Overall, the estimated 3- and 5-year NRM was 24% and 24%, respectively. Subgroup analysis revealed estimated 5-year NRM rates were higher in patients:

• Who received allo-HSCT from a MMRD (41%) versus a MSD (17%), MUD (22%), and MMUD (28%; p < 0.001)
• Who received post-transplant cyclophosphamide (38%) versus post-transplant calcineurin inhibitors (22%) or any other form of GvHD prophylaxis (31%; p = 0.01)
• With a Karnofsky prognostic score <90 (33%) versus ≥90 (19%; p < 0.001)
• Undergoing allo-HSCT with active disease (29%) versus patients in CR (19%; p < 0.001)
• Who received a graft from other graft sources (34%) versus peripheral blood (23%; p = 0.04)

Cumulative incidences of relapse

The 3- and 5-year CIR was 48% and 51% respectively. The 5-year CIR was higher in patients receiving post-transplant calcineurin inhibitors (53%) compared with patients receiving post-transplant cyclophosphamide (38%; p = 0.04).

Progression-free survival

The estimated 3- and 5-year PFS was 28% and 25%, respectively, with a median PFS of 7.8 months.
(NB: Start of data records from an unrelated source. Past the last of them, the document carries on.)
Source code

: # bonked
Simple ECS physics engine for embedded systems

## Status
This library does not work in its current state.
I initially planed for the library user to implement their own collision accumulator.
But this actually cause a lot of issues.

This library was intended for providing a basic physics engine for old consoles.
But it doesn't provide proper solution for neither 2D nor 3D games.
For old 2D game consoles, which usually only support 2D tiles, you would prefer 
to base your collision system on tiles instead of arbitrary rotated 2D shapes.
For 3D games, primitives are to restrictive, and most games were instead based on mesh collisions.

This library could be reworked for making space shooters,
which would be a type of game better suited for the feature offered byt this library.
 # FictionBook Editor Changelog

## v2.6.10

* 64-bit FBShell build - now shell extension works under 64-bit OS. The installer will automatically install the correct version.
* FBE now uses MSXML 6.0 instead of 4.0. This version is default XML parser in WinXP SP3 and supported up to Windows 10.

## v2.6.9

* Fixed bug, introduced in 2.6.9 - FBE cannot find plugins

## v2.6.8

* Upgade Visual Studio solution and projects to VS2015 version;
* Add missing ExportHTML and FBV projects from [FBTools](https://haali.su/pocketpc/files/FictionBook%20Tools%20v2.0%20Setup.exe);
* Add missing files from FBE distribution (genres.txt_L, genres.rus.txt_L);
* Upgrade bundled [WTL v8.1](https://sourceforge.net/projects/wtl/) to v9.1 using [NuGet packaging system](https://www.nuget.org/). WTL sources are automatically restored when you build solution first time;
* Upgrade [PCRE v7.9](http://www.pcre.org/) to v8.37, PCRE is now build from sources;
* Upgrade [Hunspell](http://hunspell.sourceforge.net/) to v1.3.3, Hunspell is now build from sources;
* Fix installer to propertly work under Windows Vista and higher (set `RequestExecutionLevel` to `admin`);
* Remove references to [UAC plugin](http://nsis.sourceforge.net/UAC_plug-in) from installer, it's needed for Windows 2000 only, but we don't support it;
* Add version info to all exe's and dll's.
The 5-year PFS was higher in patients:

• Who received allo-HSCT between 2015–2019 (29%) and 2010–2014 (27%) versus 2005–2010 (16%; p = 0.01)
• With a Karnofsky prognostic score ≥90 (27%) versus <90 (22%; p = 0.01)
• Who received allo-HSCT in CR (29%) versus those who received allo-HSCT with active disease (22%; p < 0.001)

Multivariate analysis

Multivariate analysis using multivariable Cox proportional hazard models determined the following:

• Karnofsky performance score <90 (p < 0.0001), year of allo-HSCT (p = 0.004), and active disease at transplant (p = 0.0007) influenced OS
• Karnofsky performance score <90 (p = 0.003), year of allo-HSCT (p = 0.006), and active disease at transplant (p = 0.0005) influenced PFS
• Active disease at transplant (p = 0.02) influenced relapse rates
• Karnofsky performance score <90 (p = 0.0002), overall donor type (p = 0.01), MMRD (p = 0.005), MMUD (p = 0.05), and active disease at transplant (p = 0.004) influenced NRM
• Age at allo-HSCT (per 10-year increase), sex, interval diagnosis-acute myeloid leukemia, and stem cell source were not significant factors in terms of OS, PFS, relapse, and NRM

GvHD

The 100-day cumulative incidences of GvHD Grade II–IV and III–IV acute GvHD were 29% and 13%, respectively. The 100-day cumulative incidences of acute GvHD were higher in patients who received total body irradiation-based conditioning (38%) than in patients who received non-total body irradiation-based conditioning (27%; p = 0.02).

Post-transplant treatment

Post allo-HSCT data were available for 285 patients, of which 62% received disease-related treatment and 20% received a donor lymphocyte infusion.

Conclusion

This large, retrospective analysis showed that survival outcomes are poor in patients with BP-MPN who underwent allo-HSCT. However, outcomes have improved in recent years, with significantly improved outcomes from 2010 onward. Patients with a Karnofsky prognostic score ≥90 and who underwent allo-HSCT in remission also experienced improved survival outcomes. Prospective studies are warranted and may improve patient selection for allo-HSCT.